• _AIM OF THE EXERCISE_: From the first line to the last, print the records exactly.

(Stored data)
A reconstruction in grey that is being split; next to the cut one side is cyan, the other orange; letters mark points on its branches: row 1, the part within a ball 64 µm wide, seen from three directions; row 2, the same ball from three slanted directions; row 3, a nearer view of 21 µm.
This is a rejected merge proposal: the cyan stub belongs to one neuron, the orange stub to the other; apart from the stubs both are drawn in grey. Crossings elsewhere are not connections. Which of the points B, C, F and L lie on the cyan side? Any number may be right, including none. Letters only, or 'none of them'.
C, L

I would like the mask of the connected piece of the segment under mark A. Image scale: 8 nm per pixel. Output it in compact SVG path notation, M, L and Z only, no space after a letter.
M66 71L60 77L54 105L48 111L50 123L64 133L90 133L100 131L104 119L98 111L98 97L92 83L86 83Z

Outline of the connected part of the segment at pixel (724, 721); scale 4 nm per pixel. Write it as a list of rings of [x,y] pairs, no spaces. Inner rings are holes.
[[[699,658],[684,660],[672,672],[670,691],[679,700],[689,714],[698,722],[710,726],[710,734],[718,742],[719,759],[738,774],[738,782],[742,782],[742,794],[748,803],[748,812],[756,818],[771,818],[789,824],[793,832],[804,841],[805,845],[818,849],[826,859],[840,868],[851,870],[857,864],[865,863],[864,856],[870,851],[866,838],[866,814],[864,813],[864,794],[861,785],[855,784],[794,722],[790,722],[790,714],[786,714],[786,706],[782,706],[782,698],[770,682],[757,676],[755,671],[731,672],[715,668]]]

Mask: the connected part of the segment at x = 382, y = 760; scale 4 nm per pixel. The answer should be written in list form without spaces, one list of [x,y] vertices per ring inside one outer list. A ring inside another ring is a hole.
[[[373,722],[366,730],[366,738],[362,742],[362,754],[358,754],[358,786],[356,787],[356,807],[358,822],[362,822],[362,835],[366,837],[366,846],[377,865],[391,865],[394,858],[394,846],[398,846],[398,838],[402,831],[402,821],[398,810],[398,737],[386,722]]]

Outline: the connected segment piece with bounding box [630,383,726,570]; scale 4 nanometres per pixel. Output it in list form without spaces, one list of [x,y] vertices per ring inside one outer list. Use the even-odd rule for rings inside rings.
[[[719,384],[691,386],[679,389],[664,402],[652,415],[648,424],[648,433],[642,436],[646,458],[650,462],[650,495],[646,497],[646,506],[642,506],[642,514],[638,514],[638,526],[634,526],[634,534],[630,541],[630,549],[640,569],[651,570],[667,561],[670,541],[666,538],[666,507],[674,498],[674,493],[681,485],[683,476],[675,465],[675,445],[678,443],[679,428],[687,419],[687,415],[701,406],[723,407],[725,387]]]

• _ANSWER SPACE_:
A reconstruction in grey that is being split; next to the cut one side is cyan, the other orange; letters mark points on its branches: row 1, the part within a ball 64 µm wide, seen from three directions; row 2, the same ball from three slanted directions; row 3, a nearer view of 21 µm.
This is a rejected merge proposal: the cyan stub belongs to one neuron, the orange stub to the other; apart from the stubs both are drawn in grey. Crossings elsewhere are not connections. Which of the points B, C, F and L lie on the cyan side? Any number may be right, including none. Letters only, or 'none of them'.
C, L

I would like the mask of the connected piece of the segment under mark A. Image scale: 8 nm per pixel. Output it in compact SVG path notation, M, L and Z only, no space after a letter.
M66 71L60 77L54 105L48 111L50 123L64 133L90 133L100 131L104 119L98 111L98 97L92 83L86 83Z

Outline of the connected part of the segment at pixel (724, 721); scale 4 nm per pixel. Write it as a list of rings of [x,y] pairs, no spaces. Inner rings are holes.
[[[699,658],[684,660],[672,672],[670,691],[679,700],[689,714],[698,722],[710,726],[710,734],[718,742],[719,759],[738,774],[738,782],[742,782],[742,794],[748,803],[748,812],[756,818],[771,818],[789,824],[793,832],[804,841],[805,845],[818,849],[826,859],[840,868],[851,870],[857,864],[865,863],[864,856],[870,851],[866,838],[866,814],[864,813],[864,794],[861,785],[855,784],[794,722],[790,722],[790,714],[786,714],[786,706],[782,706],[782,698],[770,682],[757,676],[755,671],[731,672],[715,668]]]

Mask: the connected part of the segment at x = 382, y = 760; scale 4 nm per pixel. The answer should be written in list form without spaces, one list of [x,y] vertices per ring inside one outer list. A ring inside another ring is a hole.
[[[373,722],[366,730],[366,738],[362,742],[362,754],[358,754],[358,786],[356,787],[356,807],[358,822],[362,822],[362,835],[366,837],[366,846],[377,865],[391,865],[394,858],[394,846],[398,846],[398,838],[402,831],[402,821],[398,810],[398,737],[386,722]]]

Outline: the connected segment piece with bounding box [630,383,726,570]; scale 4 nanometres per pixel. Output it in list form without spaces, one list of [x,y] vertices per ring inside one outer list. Use the even-odd rule for rings inside rings.
[[[719,384],[691,386],[679,389],[664,402],[652,415],[648,424],[648,433],[642,436],[646,458],[650,462],[650,495],[646,497],[646,506],[642,506],[642,514],[638,514],[638,526],[634,526],[634,534],[630,541],[630,549],[640,569],[651,570],[667,561],[670,541],[666,538],[666,507],[674,498],[674,493],[681,485],[683,476],[675,465],[675,445],[678,443],[679,428],[687,419],[687,415],[701,406],[723,407],[725,387]]]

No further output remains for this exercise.